> _Excerpted records_
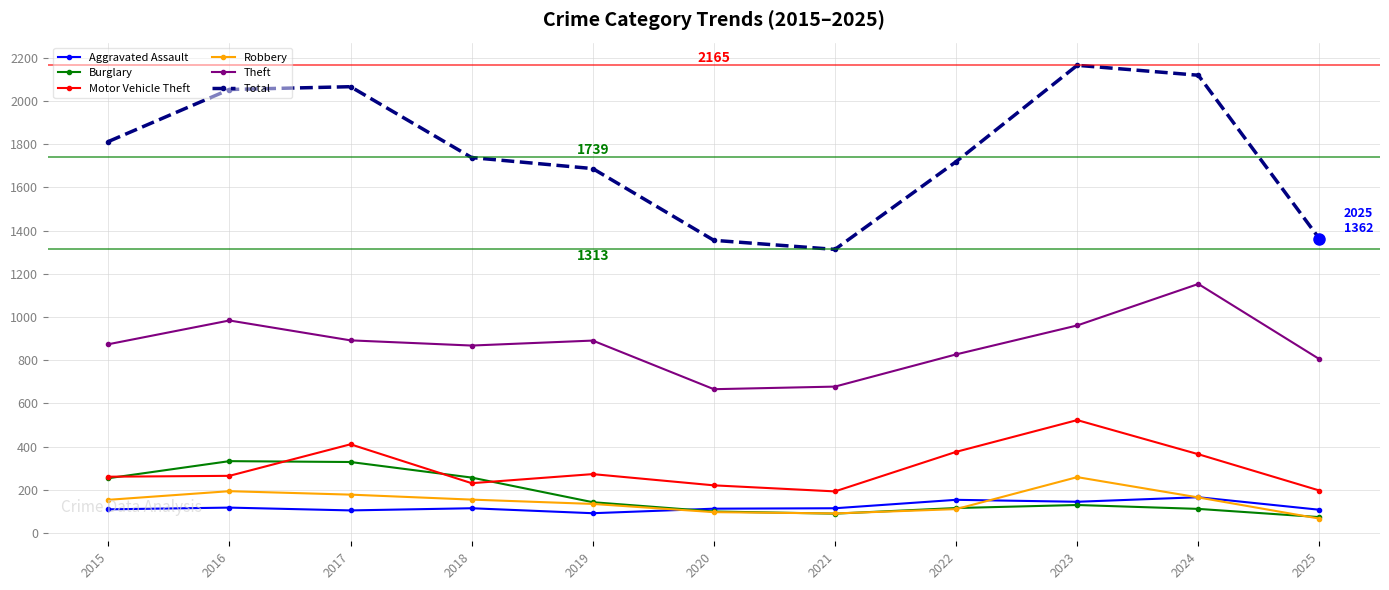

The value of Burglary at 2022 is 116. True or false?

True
---
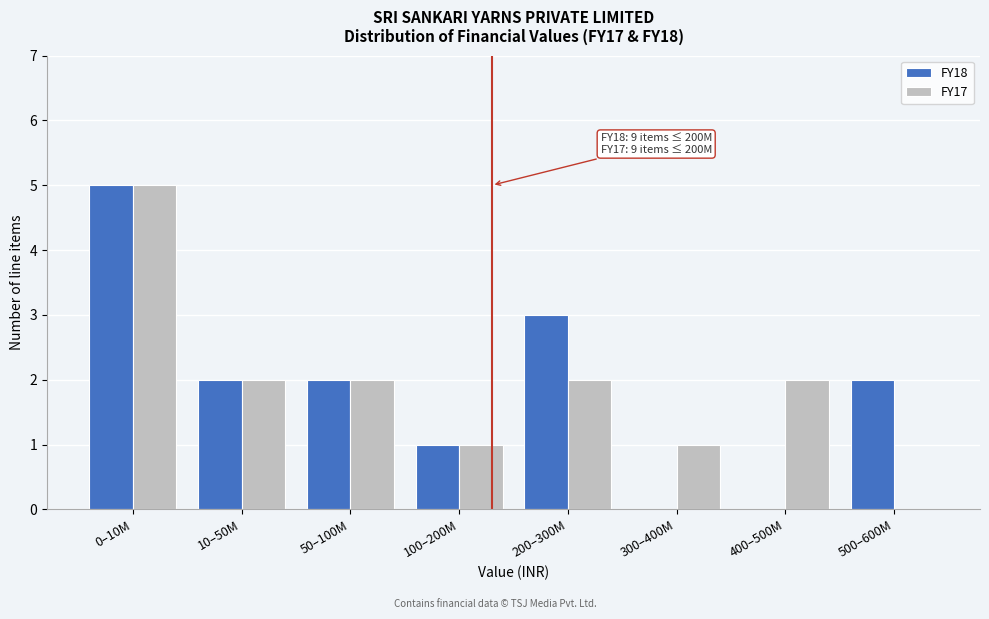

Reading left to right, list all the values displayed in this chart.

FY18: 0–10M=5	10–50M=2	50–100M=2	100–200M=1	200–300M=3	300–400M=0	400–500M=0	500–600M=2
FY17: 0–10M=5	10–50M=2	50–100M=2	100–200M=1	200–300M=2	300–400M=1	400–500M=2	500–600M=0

> _Task to complete_
Please identify each line in the entries above that contains the word "True" and copy those lines out.

> _Answer area_
The value of Burglary at 2022 is 116. True or false?
True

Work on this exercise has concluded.